REQUIRED ACTION ::
Filter the data for lines with the word "puede", then copy every line so identified.

Dataset entries:
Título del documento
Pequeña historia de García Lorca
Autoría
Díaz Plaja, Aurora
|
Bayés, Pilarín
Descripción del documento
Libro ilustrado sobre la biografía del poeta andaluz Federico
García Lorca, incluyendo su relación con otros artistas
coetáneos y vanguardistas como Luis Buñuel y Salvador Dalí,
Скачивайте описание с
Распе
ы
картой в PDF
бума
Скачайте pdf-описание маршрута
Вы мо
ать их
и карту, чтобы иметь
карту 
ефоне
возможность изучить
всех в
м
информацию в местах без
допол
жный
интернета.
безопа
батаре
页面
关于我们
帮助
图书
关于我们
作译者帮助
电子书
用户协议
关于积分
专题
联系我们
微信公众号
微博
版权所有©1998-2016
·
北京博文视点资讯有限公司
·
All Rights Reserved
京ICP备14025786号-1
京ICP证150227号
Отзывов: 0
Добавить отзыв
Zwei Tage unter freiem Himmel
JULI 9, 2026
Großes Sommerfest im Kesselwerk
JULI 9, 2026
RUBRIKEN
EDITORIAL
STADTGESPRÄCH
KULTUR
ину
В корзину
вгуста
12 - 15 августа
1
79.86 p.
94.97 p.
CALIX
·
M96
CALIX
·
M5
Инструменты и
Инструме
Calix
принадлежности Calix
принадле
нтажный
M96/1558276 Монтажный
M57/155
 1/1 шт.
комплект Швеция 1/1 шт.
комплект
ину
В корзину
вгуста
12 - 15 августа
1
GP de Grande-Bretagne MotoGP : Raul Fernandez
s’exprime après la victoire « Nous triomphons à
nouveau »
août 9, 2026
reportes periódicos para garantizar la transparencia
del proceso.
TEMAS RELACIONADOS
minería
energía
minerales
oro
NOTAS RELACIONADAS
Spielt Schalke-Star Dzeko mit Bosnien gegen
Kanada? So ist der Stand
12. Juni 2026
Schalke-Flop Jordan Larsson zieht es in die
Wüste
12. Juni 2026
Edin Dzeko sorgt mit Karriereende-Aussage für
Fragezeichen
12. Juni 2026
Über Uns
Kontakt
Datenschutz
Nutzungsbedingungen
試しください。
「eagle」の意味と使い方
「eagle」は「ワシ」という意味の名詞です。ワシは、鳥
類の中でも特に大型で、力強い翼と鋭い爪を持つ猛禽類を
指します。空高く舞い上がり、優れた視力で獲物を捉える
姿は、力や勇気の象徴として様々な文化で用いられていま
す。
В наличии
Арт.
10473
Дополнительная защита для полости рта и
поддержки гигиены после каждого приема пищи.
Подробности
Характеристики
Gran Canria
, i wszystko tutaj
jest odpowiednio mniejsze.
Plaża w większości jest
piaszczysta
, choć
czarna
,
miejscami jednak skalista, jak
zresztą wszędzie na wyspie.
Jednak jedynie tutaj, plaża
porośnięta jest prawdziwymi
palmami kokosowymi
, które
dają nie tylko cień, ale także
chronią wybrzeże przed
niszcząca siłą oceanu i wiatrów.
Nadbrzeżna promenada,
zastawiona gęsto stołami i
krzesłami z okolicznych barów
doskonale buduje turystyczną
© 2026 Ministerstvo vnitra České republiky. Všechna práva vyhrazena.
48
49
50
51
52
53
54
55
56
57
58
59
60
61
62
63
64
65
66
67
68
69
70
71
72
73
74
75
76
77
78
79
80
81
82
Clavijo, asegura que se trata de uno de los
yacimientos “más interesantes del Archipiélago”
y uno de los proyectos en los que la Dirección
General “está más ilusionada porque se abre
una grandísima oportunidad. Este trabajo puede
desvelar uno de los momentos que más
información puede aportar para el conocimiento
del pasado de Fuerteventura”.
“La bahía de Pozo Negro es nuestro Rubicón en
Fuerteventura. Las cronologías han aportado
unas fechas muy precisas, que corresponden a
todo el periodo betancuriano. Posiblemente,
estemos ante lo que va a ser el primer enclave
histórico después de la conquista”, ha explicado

ANSWER SECTION ::
una grandísima oportunidad. Este trabajo puede
información puede aportar para el conocimiento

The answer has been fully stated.